Solved – Keras Functional model for CNN – why 2 conv layers

conv-neural-networkdeep learningkeras

I'm having some difficulty in interpreting the functional model layers in keras:

Does the code below mean we are doing 2 convolutions before max pooling?
If so, why are we doing it twice and then pooling? (Code taken from Kaggle competition using unet)

c1 = Conv2D(32, (3, 3), activation='relu', padding='same') (inputs)
c1 = Conv2D(32, (3, 3), activation='relu', padding='same') (c1)
p1 = MaxPooling2D((2, 2)) (c1)

The reason I'm confused is because the Sequential model here from the official Keras examples will just do a conv layer and then pool it.

model = Sequential()
model.add(Conv2D(32, (3, 3), input_shape=input_shape))
model.add(Activation('relu'))
model.add(MaxPooling2D(pool_size=(2, 2)))

model.add(Conv2D(32, (3, 3)))
model.add(Activation('relu'))
model.add(MaxPooling2D(pool_size=(2, 2))

Can someone tell me what I'm missing in my understanding?

Best Answer

Does the code below mean we are doing 2 convolutions before max pooling? Yes, it means you are doing two convolutions before pooling.

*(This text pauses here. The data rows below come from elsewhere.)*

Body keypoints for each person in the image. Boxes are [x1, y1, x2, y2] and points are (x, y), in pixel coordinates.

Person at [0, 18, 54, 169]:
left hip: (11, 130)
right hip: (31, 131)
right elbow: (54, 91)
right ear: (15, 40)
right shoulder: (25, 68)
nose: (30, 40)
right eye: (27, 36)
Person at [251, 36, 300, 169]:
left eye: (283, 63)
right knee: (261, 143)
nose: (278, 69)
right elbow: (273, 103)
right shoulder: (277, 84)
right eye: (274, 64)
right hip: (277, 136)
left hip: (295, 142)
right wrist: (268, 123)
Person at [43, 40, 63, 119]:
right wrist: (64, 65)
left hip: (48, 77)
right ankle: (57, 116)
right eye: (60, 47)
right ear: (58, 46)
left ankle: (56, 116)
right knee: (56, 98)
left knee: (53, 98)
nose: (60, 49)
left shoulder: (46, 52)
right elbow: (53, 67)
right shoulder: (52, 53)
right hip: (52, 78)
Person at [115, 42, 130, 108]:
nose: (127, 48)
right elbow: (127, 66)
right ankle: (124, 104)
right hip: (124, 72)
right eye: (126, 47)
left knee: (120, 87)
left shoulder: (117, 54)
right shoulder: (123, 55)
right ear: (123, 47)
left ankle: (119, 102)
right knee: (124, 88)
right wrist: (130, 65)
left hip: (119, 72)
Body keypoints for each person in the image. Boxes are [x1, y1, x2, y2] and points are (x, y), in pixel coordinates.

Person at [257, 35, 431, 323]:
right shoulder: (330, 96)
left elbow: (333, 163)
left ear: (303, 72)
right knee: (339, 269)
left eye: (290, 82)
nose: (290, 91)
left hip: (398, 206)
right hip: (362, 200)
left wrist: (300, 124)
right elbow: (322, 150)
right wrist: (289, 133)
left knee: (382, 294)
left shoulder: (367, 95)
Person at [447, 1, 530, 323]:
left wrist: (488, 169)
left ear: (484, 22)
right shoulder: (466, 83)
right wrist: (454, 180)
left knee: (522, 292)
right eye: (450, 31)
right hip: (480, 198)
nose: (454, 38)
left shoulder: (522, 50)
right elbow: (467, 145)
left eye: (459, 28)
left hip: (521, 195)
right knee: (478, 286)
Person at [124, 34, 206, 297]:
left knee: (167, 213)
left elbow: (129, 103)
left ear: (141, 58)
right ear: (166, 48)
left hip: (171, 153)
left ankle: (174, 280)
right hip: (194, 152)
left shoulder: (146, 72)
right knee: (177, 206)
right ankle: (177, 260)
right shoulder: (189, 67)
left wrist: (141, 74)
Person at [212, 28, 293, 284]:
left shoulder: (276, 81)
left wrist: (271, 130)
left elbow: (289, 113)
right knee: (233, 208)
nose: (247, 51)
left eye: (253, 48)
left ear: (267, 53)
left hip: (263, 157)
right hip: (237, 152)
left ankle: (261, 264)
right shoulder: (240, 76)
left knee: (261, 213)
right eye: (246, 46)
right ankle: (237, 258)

If so, why are we doing it twice and then pooling? Why not? This is a just a different model. The results are not going to change a whole lot and by no means it's wrong to do this. In fact, this will probably improve the accuracy of the model, since more convolutions before reducing the size of the feature maps with the pooling can lead to more interesting representations of the data.

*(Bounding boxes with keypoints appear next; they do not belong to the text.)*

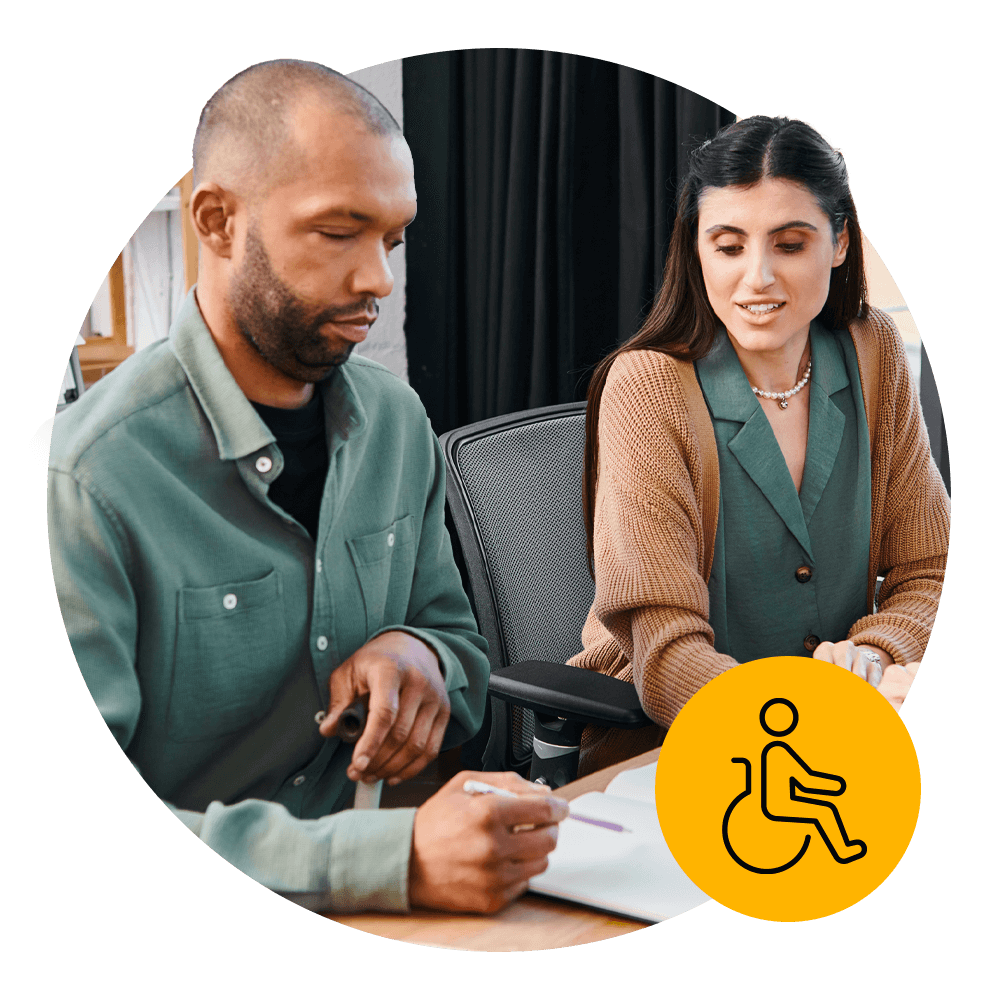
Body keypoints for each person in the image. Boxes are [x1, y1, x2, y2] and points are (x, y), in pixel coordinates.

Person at [46, 59, 568, 915]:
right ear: (217, 221)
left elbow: (466, 661)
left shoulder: (396, 421)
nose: (379, 281)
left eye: (392, 240)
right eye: (338, 232)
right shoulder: (85, 476)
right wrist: (385, 859)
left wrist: (420, 656)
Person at [569, 115, 949, 775]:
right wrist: (803, 722)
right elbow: (666, 652)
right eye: (729, 246)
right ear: (697, 250)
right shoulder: (648, 387)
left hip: (840, 738)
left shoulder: (874, 353)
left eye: (790, 244)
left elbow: (930, 571)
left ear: (840, 242)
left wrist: (874, 654)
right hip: (674, 745)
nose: (757, 278)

The intuition is: before doing pooling, you have more pixels than after (and before the first pooling you even have all the original pixels). Thus, the filters will be able to slide more times along the image and perform more convolutional operations, leading to a richer representation.

The trade-off of course is computational time. That is why more modern models started stacking many more convolutional layers before the pooling layers.